Roman coins did differ considerably based on a number of factors; the earlier examples were much thicker and can initially be mistaken for ancient Greek coins in some circumstances, as the characteristics can be similar in a number of regards. But for the purpose of this basic attribution guide lets look at more generalised ways to easily spot most Roman coins. Firstly the word “legend” comes from the writing around the sides of Roman coins. Typically Roman legend can be found around the circumference of the coin, normally around the head of the emperor. As silly as it sounds it looks a lot more like the “English” alphabet than when you find writing on other coins. The coins are often a pretty uniform width and generally the larger and thicker examples were earlier coins. The later coins were often quite small and quite often were made of a thin bit of low quality material. The letters S C are often also found on early examples of Roman coins.

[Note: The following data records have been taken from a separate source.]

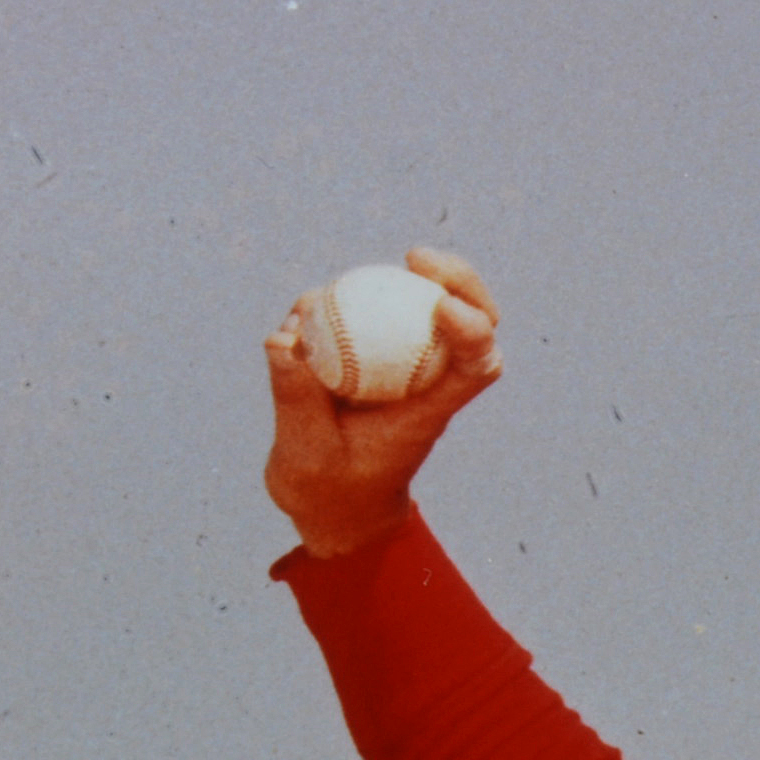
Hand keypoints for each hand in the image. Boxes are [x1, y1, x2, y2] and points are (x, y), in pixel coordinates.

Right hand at [263, 248, 502, 558]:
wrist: (330, 502)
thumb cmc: (329, 488)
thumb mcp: (307, 453)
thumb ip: (298, 400)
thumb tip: (283, 339)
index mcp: (431, 410)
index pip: (476, 365)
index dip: (474, 330)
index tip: (445, 308)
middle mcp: (426, 380)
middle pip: (468, 321)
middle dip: (458, 281)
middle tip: (416, 257)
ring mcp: (402, 364)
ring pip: (423, 307)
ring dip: (403, 280)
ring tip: (339, 291)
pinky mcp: (371, 355)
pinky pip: (369, 313)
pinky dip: (344, 300)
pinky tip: (308, 307)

Generally speaking ancient Islamic coins are easily identified by a number of factors. A lot of Islamic coins do not have any portraits with legend on them unlike a lot of other coins. They have Islamic stylised text on them that is very decorative and extremely distinctive. Some of the coins are also oblong in appearance giving them a distinctive appearance. Silver Islamic coins are fairly common in some of our hoards, but often appear to be black.
Generally speaking most ancient Greek coins will be fairly thick and heavy, they often come with wonderful pictures on and no writing unlike a lot (but not all) Roman coins. Depending on the age they can often have wonderful pictures of the Greek Gods on them and after a short time you will soon get to know what a Greek coin feels like. Generally the base metal they used was fairly heavy so they tend to clean up well providing the coin was not excessively worn before it went in the ground.
The most common Byzantine coins that you will find will generally be among the first coins to clean up. They are generally made of a good metal and normally they still continue to carry some detail. A very simple way to identify these is generally (most) of the ones you will find will have a large letter on the back of them like an “M” or a “K”. And often they have pictures of crosses on them.
Often a lot of amateurs when they get these coins think they are actually broken coins before cleaning, as a lot of them are unusual shapes. But once they are cleaned they often reveal very interesting coins with a good deal of historical value. A good “basic” way for beginners to identify some of these coins is to note that a lot of them have the silhouette of two heads side by side. On the reverse you can see two crossed horns.
You will often find some really small coins measuring no more than a few mm. These are often either Roman Minims or Greek fractional coins. Both types are actually sought after by a lot of collectors. The Greek are normally a lot thicker than the Roman coins of the same size and can sometimes display a “legend”. Some collectors go nuts for these coins because of the fantastic detail that you can get on them.